THE TASK »
Return, character for character, the lines from the one bearing "Given where the" through the end of the material. Omit everything before that line.

INPUT DATA »
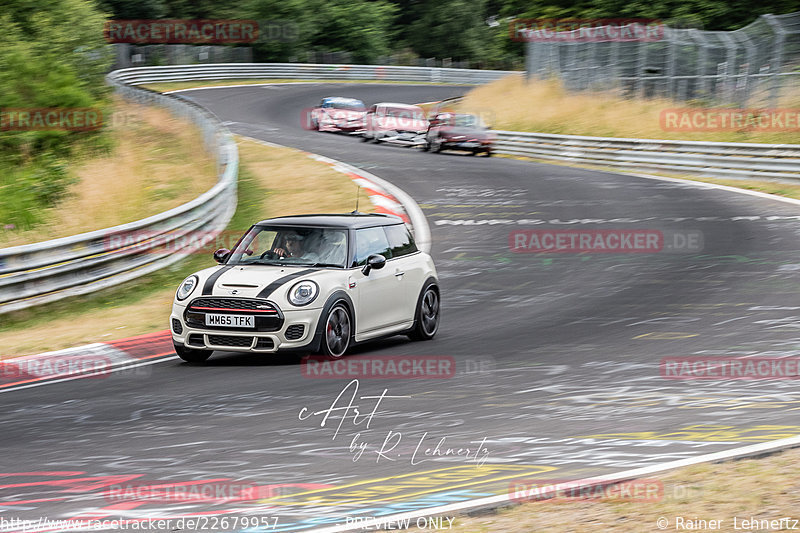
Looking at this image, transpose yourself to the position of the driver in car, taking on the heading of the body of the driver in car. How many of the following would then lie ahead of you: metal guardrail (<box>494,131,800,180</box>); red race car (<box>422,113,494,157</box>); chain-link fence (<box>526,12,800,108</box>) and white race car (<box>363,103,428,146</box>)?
0

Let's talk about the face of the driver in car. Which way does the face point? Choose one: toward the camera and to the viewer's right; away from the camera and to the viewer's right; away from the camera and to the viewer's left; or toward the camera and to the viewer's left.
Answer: toward the camera and to the viewer's left

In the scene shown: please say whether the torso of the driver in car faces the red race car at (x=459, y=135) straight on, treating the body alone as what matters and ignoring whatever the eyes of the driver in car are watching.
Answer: no

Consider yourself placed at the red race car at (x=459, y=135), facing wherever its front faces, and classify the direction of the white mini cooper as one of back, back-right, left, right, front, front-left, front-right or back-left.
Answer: front-right

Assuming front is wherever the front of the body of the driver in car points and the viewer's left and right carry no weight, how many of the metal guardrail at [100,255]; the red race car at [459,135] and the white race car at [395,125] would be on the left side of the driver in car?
0

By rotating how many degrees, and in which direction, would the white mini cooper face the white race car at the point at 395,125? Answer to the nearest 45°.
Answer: approximately 135° to its right

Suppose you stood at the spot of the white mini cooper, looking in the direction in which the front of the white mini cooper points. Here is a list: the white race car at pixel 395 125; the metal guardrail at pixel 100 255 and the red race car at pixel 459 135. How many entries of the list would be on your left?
0

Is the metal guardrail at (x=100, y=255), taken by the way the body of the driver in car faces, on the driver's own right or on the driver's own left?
on the driver's own right

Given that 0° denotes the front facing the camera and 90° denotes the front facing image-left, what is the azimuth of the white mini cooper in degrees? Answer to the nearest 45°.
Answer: approximately 45°

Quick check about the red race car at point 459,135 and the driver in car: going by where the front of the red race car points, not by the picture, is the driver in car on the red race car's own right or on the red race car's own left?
on the red race car's own right

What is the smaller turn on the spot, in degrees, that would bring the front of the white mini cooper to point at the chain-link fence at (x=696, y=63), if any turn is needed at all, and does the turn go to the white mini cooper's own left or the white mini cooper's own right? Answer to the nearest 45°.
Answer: approximately 180°

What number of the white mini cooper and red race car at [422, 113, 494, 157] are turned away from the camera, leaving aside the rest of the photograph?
0

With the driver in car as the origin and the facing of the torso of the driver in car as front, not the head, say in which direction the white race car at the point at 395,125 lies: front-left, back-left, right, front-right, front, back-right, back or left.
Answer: back-right

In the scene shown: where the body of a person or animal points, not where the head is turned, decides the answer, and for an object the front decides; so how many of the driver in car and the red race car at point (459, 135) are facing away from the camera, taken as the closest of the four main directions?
0
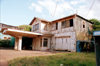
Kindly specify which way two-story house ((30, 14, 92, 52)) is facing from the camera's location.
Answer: facing the viewer and to the left of the viewer
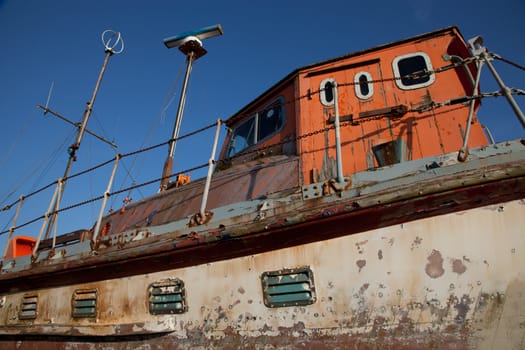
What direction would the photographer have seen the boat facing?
facing away from the viewer and to the left of the viewer
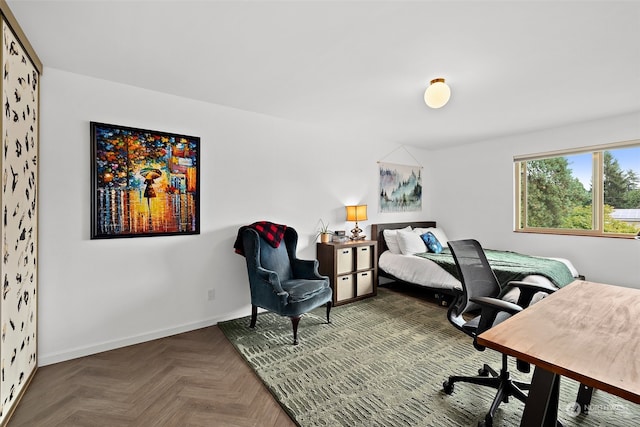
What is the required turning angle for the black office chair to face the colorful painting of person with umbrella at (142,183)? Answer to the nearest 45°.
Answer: approximately 135° to its right

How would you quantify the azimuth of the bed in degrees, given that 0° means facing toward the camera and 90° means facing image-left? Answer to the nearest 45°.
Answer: approximately 315°

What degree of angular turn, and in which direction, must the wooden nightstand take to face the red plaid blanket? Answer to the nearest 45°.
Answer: approximately 90° to its right

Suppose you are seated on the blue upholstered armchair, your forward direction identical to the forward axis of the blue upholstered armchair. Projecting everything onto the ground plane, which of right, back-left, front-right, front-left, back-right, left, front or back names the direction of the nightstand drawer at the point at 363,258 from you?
left

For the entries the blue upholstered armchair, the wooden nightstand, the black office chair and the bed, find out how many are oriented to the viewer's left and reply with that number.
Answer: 0

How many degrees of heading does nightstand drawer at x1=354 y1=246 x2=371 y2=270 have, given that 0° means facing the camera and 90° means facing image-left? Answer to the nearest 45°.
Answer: approximately 315°

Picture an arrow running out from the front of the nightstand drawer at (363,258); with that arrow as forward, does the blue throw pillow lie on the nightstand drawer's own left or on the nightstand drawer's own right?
on the nightstand drawer's own left

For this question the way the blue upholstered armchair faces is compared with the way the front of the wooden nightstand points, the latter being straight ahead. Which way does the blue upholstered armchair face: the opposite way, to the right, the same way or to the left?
the same way

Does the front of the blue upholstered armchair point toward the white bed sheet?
no

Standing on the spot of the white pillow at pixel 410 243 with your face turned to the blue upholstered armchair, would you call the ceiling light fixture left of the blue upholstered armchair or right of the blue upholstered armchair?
left

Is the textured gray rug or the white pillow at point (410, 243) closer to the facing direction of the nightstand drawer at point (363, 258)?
the textured gray rug

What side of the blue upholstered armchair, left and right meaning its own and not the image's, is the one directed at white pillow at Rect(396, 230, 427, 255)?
left

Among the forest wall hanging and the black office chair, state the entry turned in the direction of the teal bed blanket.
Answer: the forest wall hanging

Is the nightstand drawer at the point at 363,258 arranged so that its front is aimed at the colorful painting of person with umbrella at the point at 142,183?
no

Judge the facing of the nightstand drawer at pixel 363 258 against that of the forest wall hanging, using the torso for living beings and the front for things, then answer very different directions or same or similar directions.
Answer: same or similar directions

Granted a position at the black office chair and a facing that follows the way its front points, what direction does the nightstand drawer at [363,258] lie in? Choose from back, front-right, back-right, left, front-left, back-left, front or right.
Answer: back

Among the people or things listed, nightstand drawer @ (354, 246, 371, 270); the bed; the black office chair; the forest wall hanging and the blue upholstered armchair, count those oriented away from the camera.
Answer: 0

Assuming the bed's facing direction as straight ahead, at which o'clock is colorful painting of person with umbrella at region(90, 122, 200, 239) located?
The colorful painting of person with umbrella is roughly at 3 o'clock from the bed.

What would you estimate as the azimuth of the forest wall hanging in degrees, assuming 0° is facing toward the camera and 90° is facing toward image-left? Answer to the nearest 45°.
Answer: approximately 315°

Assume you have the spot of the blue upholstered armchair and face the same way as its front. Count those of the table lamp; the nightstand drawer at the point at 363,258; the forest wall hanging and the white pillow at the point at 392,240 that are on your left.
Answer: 4

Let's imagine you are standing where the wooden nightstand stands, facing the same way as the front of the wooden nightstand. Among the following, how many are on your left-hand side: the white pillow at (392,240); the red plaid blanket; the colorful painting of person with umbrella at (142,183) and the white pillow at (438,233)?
2

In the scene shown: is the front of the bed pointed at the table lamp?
no

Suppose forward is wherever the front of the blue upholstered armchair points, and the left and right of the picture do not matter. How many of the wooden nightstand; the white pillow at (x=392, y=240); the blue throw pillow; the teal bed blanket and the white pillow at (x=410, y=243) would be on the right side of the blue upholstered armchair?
0

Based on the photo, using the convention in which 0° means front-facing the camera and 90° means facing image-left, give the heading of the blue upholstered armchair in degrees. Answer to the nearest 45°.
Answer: approximately 315°
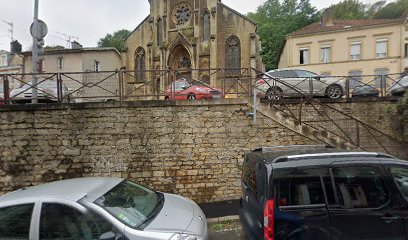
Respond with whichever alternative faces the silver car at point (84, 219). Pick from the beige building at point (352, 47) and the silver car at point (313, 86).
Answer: the beige building

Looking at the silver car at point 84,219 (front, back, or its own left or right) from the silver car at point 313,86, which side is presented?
left

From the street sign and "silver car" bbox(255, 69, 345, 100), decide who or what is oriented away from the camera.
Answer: the street sign

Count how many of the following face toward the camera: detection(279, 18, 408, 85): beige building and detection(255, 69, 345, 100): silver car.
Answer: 1

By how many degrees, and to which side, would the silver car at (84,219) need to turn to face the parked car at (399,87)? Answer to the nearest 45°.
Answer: approximately 45° to its left

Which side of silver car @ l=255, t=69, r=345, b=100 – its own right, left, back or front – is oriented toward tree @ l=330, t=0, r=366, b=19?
left

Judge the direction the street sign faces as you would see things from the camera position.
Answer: facing away from the viewer

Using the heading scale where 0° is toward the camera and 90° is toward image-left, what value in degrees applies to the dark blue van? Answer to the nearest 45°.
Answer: approximately 225°
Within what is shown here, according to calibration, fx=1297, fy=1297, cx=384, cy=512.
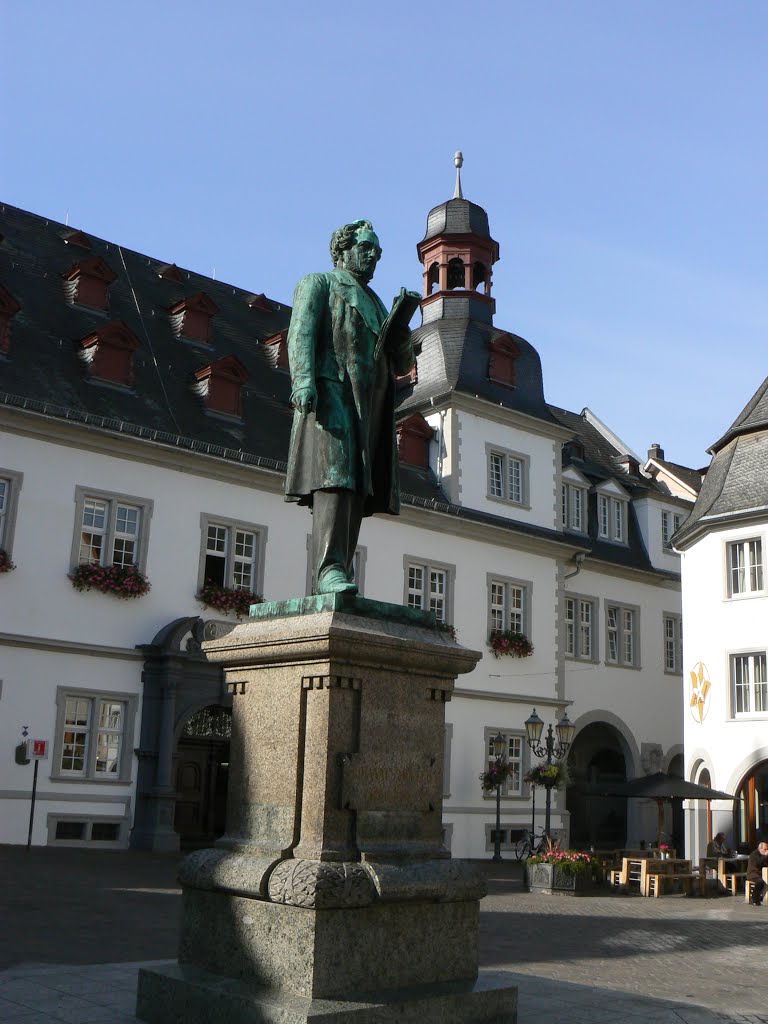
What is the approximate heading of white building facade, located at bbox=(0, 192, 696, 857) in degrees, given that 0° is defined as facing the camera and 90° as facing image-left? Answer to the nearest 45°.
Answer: approximately 315°

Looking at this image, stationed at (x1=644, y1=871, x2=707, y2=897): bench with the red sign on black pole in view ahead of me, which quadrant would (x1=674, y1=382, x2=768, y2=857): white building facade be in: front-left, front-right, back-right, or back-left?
back-right

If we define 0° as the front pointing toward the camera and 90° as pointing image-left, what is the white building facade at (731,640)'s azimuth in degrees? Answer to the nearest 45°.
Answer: approximately 45°

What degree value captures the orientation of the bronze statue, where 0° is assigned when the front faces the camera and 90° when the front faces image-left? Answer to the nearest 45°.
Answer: approximately 315°

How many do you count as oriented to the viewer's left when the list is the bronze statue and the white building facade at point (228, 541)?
0

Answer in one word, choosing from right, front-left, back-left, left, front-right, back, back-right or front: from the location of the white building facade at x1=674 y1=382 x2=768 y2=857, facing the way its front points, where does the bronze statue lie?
front-left

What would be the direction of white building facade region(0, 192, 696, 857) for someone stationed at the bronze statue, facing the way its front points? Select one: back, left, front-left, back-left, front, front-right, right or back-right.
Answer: back-left

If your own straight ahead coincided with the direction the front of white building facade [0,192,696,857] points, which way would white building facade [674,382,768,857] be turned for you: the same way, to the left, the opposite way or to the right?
to the right

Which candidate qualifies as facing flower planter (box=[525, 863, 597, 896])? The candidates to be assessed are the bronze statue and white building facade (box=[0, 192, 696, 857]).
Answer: the white building facade

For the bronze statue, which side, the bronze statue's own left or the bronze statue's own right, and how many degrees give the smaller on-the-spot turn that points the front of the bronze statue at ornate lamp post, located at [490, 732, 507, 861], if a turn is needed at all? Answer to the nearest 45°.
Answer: approximately 135° to the bronze statue's own left

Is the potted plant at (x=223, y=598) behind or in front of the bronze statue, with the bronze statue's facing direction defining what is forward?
behind

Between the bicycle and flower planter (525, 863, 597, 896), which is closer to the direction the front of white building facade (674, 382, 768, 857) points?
the flower planter

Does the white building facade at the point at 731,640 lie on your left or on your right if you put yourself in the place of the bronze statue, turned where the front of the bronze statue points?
on your left
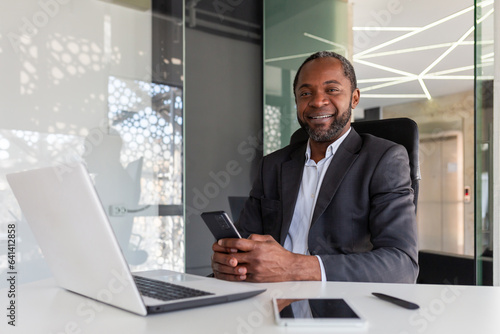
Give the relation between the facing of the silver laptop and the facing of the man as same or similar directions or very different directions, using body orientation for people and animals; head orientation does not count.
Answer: very different directions

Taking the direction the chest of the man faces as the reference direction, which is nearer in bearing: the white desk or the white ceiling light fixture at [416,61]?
the white desk

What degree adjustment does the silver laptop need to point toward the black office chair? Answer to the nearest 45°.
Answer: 0° — it already faces it

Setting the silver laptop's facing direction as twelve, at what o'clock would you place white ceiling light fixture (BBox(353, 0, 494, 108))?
The white ceiling light fixture is roughly at 12 o'clock from the silver laptop.

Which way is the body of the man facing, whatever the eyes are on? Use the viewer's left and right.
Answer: facing the viewer and to the left of the viewer

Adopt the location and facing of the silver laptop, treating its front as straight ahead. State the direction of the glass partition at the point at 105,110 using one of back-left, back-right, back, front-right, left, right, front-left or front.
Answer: front-left

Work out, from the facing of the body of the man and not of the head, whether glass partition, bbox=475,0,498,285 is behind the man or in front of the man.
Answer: behind

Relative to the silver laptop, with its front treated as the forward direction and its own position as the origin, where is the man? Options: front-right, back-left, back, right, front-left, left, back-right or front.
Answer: front

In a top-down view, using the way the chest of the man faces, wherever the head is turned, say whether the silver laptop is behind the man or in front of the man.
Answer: in front

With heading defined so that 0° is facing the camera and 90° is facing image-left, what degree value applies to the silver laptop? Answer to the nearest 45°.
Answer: approximately 225°

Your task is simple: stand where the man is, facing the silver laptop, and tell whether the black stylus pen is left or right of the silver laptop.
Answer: left

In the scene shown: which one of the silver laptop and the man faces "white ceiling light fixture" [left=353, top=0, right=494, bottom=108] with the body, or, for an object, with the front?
the silver laptop

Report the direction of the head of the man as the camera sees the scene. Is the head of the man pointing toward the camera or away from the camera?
toward the camera

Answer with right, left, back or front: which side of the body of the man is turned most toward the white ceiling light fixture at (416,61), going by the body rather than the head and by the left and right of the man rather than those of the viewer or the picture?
back

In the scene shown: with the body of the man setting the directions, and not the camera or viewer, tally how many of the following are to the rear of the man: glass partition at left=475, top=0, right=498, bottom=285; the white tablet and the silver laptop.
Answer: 1

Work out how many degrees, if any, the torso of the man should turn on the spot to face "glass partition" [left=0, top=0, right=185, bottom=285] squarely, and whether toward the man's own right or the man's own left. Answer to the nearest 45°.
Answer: approximately 90° to the man's own right
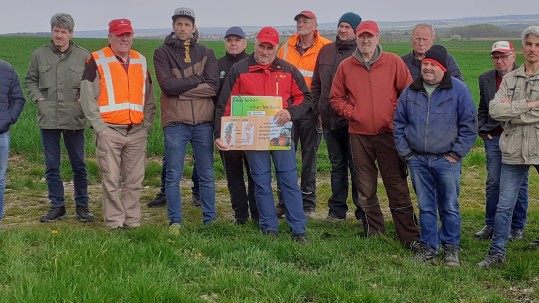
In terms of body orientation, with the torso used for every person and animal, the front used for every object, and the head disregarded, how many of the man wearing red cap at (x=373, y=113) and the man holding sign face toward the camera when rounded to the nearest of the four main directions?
2

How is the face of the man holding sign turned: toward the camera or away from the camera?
toward the camera

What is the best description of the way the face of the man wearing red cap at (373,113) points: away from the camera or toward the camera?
toward the camera

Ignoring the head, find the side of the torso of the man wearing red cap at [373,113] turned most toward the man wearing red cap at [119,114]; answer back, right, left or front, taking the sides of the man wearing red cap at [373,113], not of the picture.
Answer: right

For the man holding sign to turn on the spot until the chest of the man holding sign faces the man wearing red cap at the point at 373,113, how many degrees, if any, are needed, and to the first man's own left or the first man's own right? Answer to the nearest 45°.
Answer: approximately 90° to the first man's own left

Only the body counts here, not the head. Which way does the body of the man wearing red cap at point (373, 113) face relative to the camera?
toward the camera

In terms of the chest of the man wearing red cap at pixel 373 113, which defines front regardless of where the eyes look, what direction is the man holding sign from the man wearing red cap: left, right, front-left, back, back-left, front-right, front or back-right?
right

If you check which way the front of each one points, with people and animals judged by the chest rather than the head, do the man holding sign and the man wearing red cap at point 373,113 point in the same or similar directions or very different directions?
same or similar directions

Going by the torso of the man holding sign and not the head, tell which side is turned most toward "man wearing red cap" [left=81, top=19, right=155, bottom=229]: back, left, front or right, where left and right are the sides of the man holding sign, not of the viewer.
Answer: right
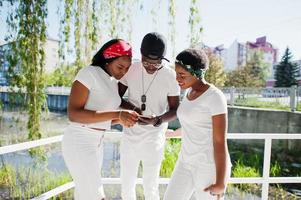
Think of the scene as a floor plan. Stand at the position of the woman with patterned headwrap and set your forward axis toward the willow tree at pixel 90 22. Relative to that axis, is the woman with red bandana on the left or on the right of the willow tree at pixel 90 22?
left

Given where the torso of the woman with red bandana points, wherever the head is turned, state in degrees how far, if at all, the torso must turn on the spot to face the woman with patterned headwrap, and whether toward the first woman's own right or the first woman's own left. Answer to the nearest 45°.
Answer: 0° — they already face them

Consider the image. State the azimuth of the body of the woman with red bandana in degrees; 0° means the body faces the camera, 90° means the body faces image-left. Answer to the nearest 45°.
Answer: approximately 270°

EXPECTED ANSWER »
Given where the torso of the woman with red bandana points, wherever the head is turned, state in degrees how far, if at all, the torso must turn on the spot to face the woman with patterned headwrap, and whether toward the first woman's own right or the first woman's own left. Answer to the nearest 45°.
Answer: 0° — they already face them

Consider the image. State the azimuth of the body of the woman with red bandana in degrees; 0° means the body faces the camera, 90° means the body faces image-left. Answer to the nearest 45°.
Answer: approximately 270°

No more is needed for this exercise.